At the same time, computing accelerators such as general purpose graphics processing unit (GPGPU), field-programmable gate arrays (FPGA), and so forth are now prevalent in the computer simulation field. Particularly, a GPGPU is available at an affordable price thanks to the active development in deep learning. Thus, we have started evaluating the performance gain with GPGPUs on our simulation programs. Considering the effort we could spare for porting the codes, the directive-based parallel programming is practically the only choice for a non-research organization, even though there is a known gap in the achievable performance between the special languages, such as CUDA and OpenCL, and the directive based parallel programming languages, such as OpenACC. Finally, we have implemented our software on the DGX-station by NVIDIA using OpenACC.

In the following sections, the details of each program and performance evaluation results as well as the computing environment will be described.

2 Computing Environment

In the present study, we have employed the DGX–station produced by NVIDIA [1] as a test–bed of a GPGPU environment. The DGX–station equips four NVIDIA Tesla V100s. In the OpenACC framework, using one GPU per process is the standard. In the present study, we employed OpenMP to launch multiple threads and assigned one GPU to a thread for multi-GPU computation in Sect. 4. The CPU installed is Intel Xeon E5-2698 v4 20 cores. The theoretical peak performance of the CPU is 0.576 tera floating point operations per second (TFLOPS) in double precision (0.0288 TFLOPS/core) and the memory bandwidth is 71.53 giga byte per second (GB/s). At the same time, a V100 performs 7.5 TFLOPS in double precision and 900GB/s. The operating system is Ubuntu 18.04.2 LTS. The CUDA version is 10.0. The compilers employed are (1) GCC version 9.1, which is available through the ubuntu-toolchain-r/test repository [5] and (2) PGI compiler version 19.5. Both compilers have the capability of compiling OpenACC-enabled codes. However, the PGI compiler fails to generate an object file which works together with Octave. Therefore, we employed GCC for 3D-SSFPE, while the PGI compiler provides advanced features of OpenACC such as managed memory. The PGI technical team recognizes this issue. Readers who try to implement OpenACC-enabled codes on Octave with the PGI compiler may check the release notes. The PGI compiler for Fortran 90 (pgf90) was used throughout the FDM simulation development and it’s performance evaluation. Octave is installed using apt-get and the version is 4.2.2.

Data extracted from a collection:
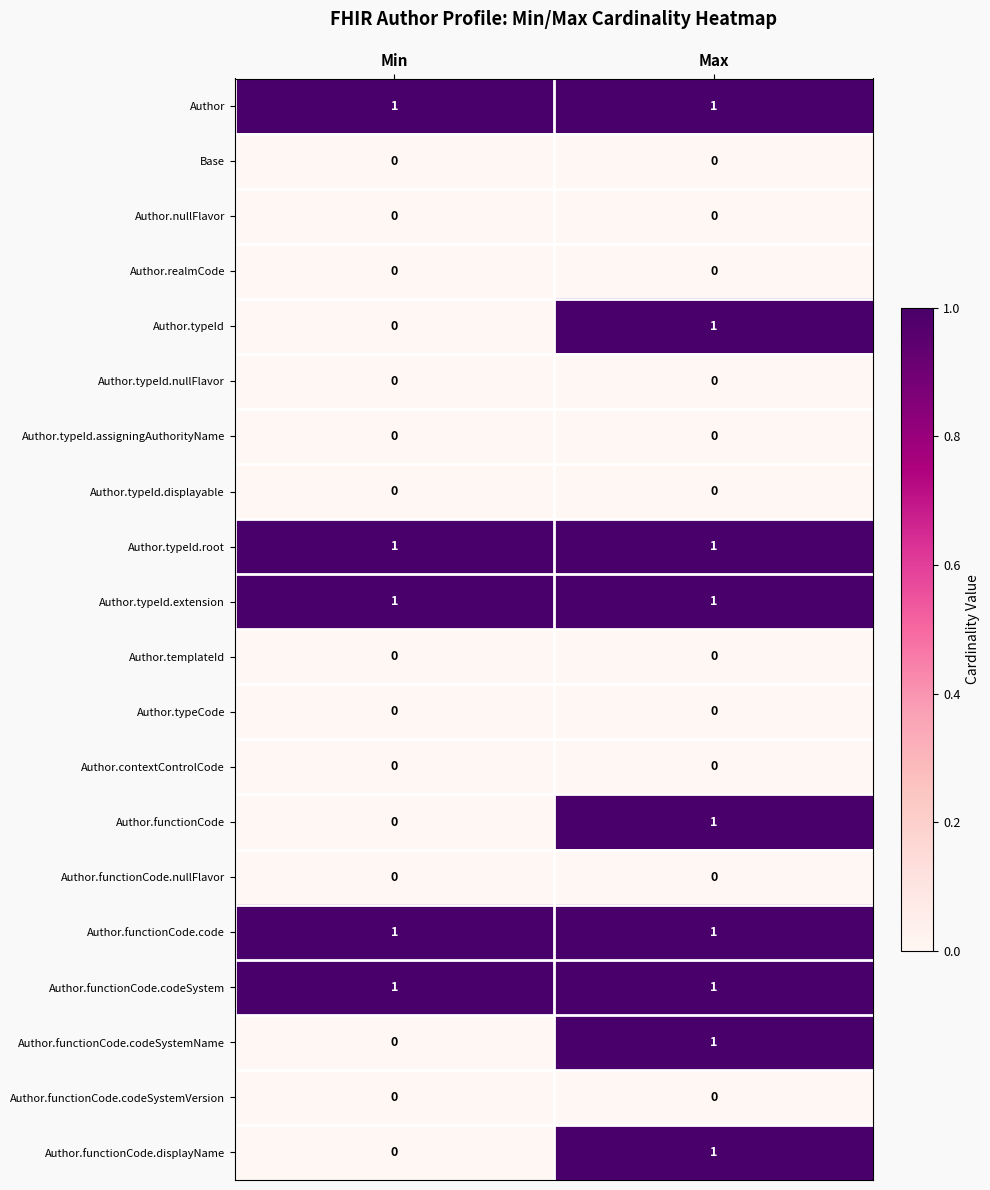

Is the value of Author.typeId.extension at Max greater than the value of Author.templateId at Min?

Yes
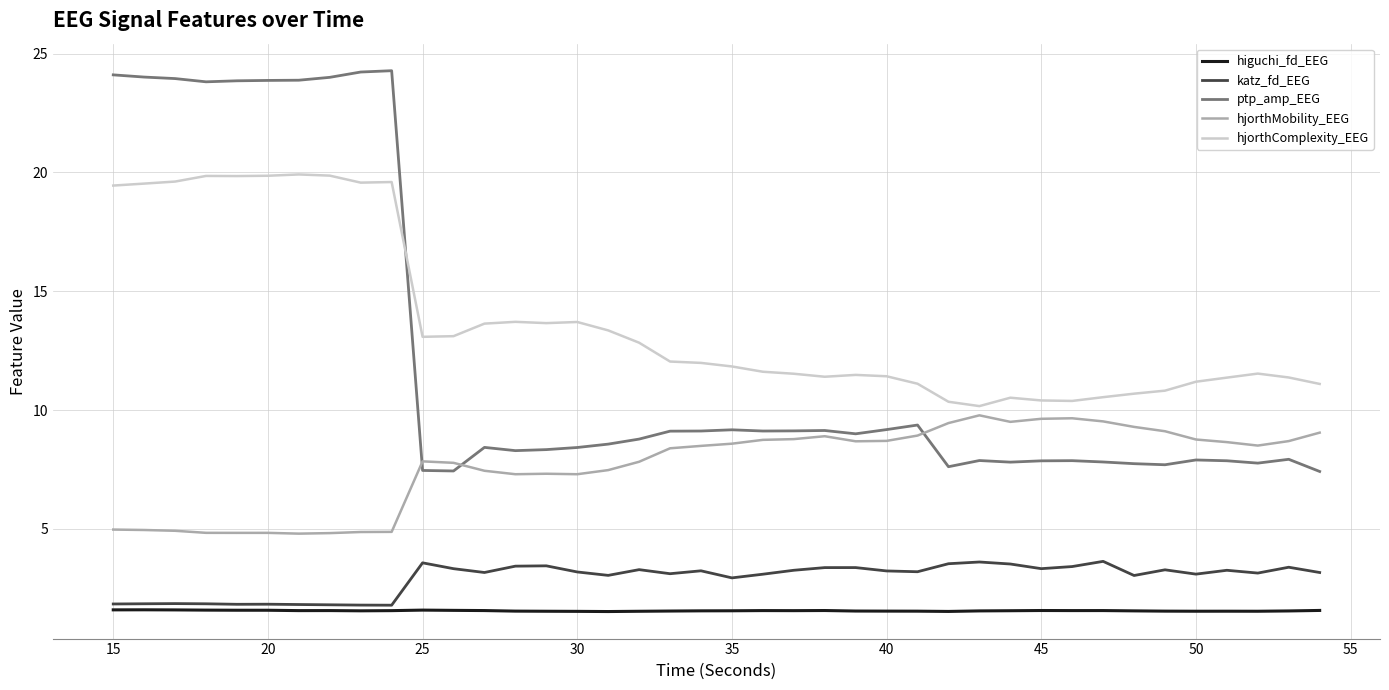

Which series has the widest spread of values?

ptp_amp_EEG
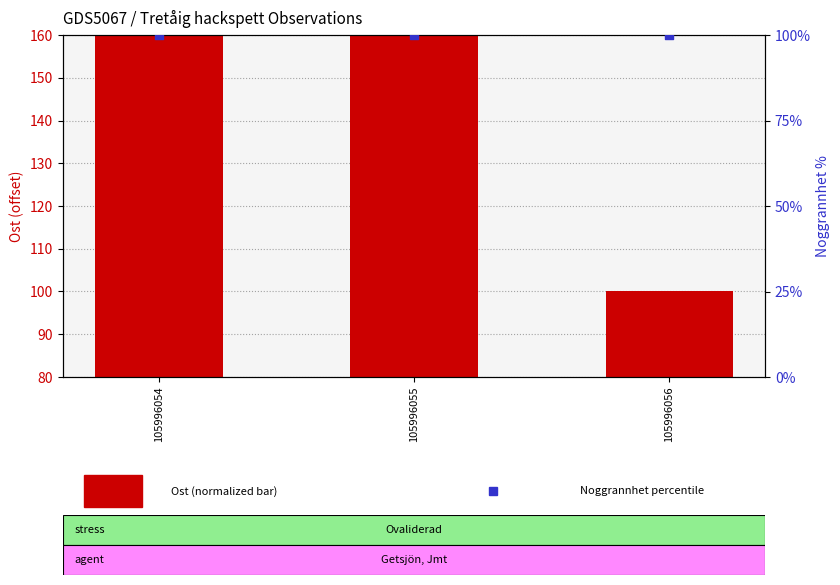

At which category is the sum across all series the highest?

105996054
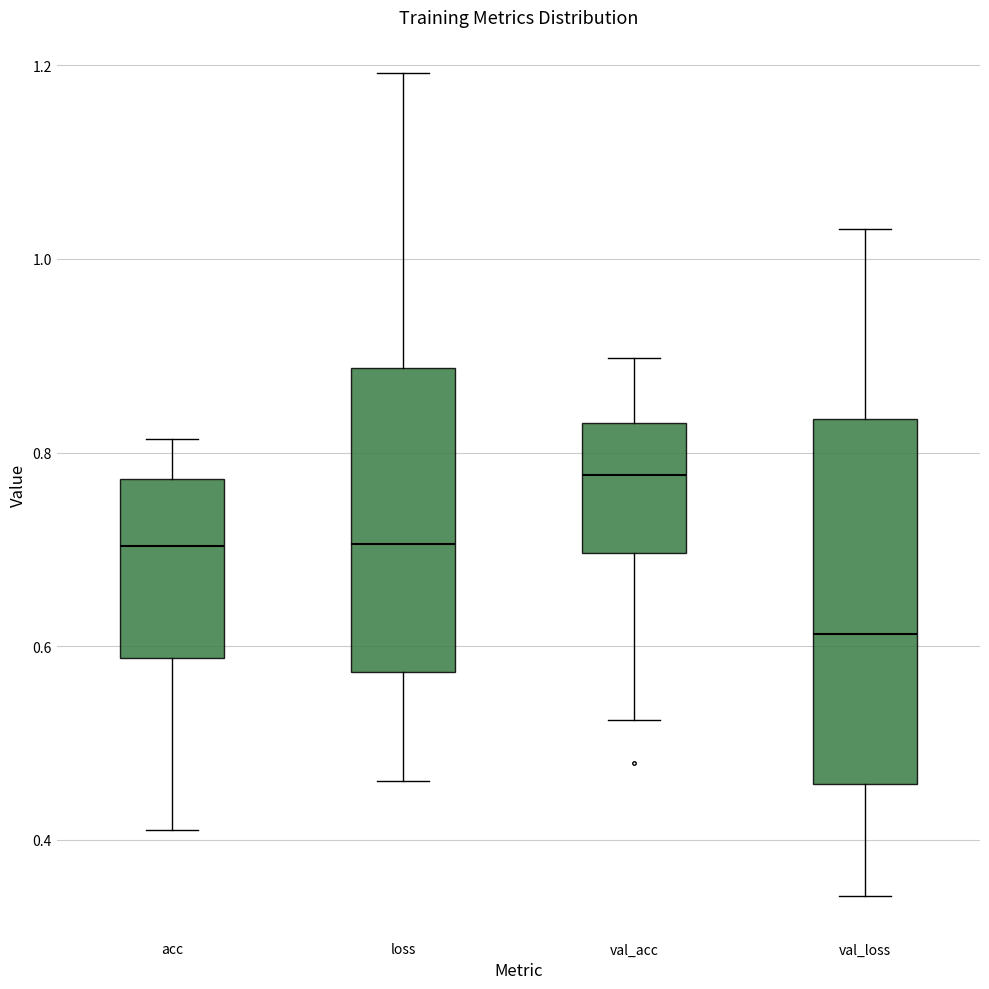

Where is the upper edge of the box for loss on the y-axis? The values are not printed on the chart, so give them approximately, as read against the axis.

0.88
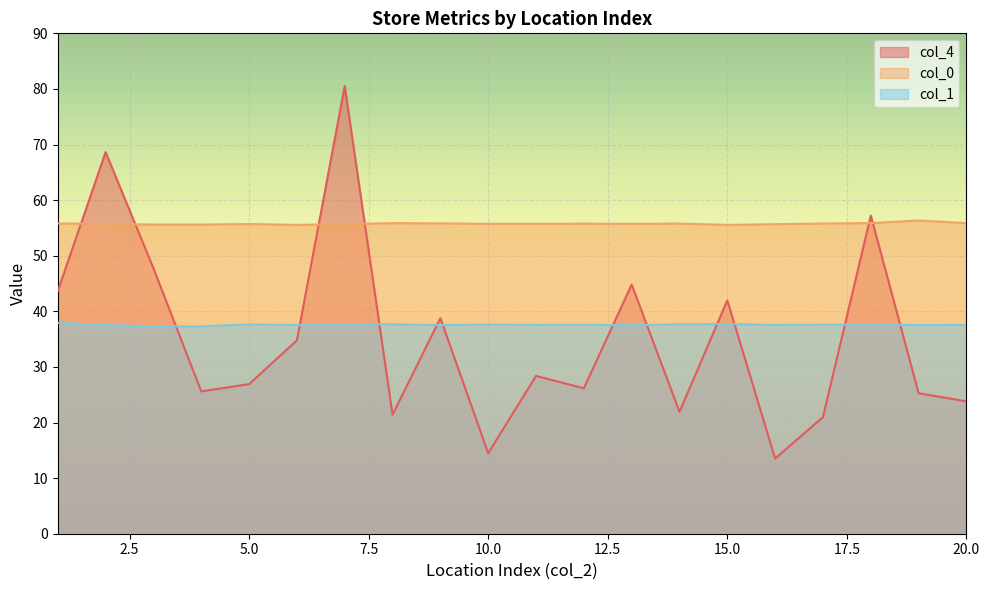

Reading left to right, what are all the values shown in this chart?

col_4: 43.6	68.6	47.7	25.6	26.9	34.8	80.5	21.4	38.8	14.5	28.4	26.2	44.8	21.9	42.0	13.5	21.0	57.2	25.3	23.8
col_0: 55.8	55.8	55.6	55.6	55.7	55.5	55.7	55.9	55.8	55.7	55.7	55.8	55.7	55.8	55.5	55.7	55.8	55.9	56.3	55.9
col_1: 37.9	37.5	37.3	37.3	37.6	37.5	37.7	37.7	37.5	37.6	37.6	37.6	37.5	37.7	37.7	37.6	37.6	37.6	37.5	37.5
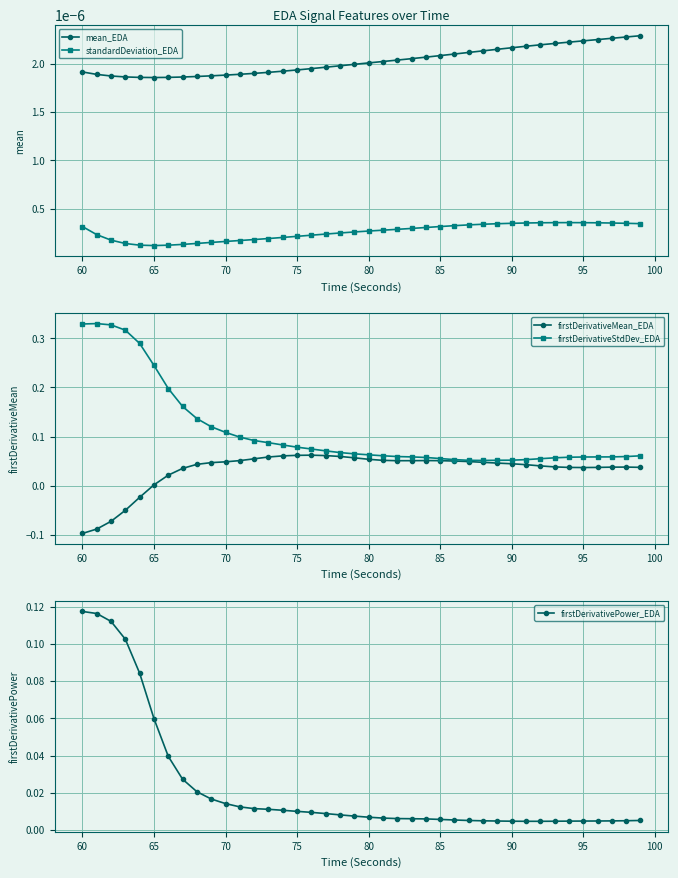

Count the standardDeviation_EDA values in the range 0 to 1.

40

◆ Your tasks:
(1) Rewrite the portion of the passage on GPGPU computing that begins with the words containing "At the same time, computing" and ends with "NVIDIA using OpenACC.", substituting "numerical simulation field" for "computer simulation field".
(2) Count the lines of the records that contain the string "chart", treating case as significant, and state only the number.

◆ Completed exercise:
(1)
At the same time, computing accelerators such as general purpose graphics processing unit (GPGPU), field-programmable gate arrays (FPGA), and so forth are now prevalent in the numerical simulation field. Particularly, a GPGPU is available at an affordable price thanks to the active development in deep learning. Thus, we have started evaluating the performance gain with GPGPUs on our simulation programs. Considering the effort we could spare for porting the codes, the directive-based parallel programming is practically the only choice for a non-research organization, even though there is a known gap in the achievable performance between the special languages, such as CUDA and OpenCL, and the directive based parallel programming languages, such as OpenACC. Finally, we have implemented our software on the DGX-station by NVIDIA using OpenACC.

(2) 2